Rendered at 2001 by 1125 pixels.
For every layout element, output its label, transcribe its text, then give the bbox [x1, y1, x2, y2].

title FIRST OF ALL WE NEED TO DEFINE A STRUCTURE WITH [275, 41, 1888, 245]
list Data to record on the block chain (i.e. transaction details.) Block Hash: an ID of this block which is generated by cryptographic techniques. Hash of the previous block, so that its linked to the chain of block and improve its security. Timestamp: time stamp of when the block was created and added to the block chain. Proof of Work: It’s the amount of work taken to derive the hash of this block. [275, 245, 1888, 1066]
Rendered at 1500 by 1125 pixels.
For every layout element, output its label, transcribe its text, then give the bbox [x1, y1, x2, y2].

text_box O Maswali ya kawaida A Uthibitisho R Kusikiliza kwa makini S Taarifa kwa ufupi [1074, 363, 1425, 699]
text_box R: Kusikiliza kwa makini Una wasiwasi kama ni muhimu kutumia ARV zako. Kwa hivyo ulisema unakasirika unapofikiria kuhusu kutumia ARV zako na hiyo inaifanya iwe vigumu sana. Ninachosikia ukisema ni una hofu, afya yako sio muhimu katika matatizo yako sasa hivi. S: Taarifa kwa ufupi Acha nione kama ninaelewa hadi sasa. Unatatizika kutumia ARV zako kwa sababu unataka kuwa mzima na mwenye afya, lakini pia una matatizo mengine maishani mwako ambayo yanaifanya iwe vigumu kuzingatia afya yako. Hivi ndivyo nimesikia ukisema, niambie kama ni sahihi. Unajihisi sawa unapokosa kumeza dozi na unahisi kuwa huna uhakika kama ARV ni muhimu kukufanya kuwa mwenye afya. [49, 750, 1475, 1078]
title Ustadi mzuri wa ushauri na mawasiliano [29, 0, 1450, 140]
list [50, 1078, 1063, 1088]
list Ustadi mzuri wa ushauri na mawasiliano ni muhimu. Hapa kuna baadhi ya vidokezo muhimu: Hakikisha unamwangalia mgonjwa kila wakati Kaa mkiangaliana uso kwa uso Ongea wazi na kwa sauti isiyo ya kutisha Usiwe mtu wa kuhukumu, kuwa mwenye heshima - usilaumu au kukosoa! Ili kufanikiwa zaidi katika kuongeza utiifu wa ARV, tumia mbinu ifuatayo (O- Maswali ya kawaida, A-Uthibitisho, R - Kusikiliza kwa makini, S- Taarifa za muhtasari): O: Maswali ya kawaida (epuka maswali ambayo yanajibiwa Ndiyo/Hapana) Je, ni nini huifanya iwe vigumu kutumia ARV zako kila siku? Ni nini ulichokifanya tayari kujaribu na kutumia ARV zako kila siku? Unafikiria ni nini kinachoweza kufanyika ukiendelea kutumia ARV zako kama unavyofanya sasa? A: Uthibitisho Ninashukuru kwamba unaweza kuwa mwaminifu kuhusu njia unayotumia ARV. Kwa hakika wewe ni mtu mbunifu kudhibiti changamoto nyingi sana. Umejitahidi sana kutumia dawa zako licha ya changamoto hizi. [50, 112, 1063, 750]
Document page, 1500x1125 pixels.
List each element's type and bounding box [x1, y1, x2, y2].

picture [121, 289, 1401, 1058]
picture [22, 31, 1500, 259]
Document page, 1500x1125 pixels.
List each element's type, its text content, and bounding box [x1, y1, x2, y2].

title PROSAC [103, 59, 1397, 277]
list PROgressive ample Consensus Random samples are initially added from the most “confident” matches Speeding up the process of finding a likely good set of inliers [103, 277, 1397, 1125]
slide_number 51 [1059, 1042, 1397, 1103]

▬▬▬▬▬▬

_WHAT IS NEEDED_
Please report the number of lines in this material holding the word "pixels", and add no other words.

_SOLVED EXERCISE_
4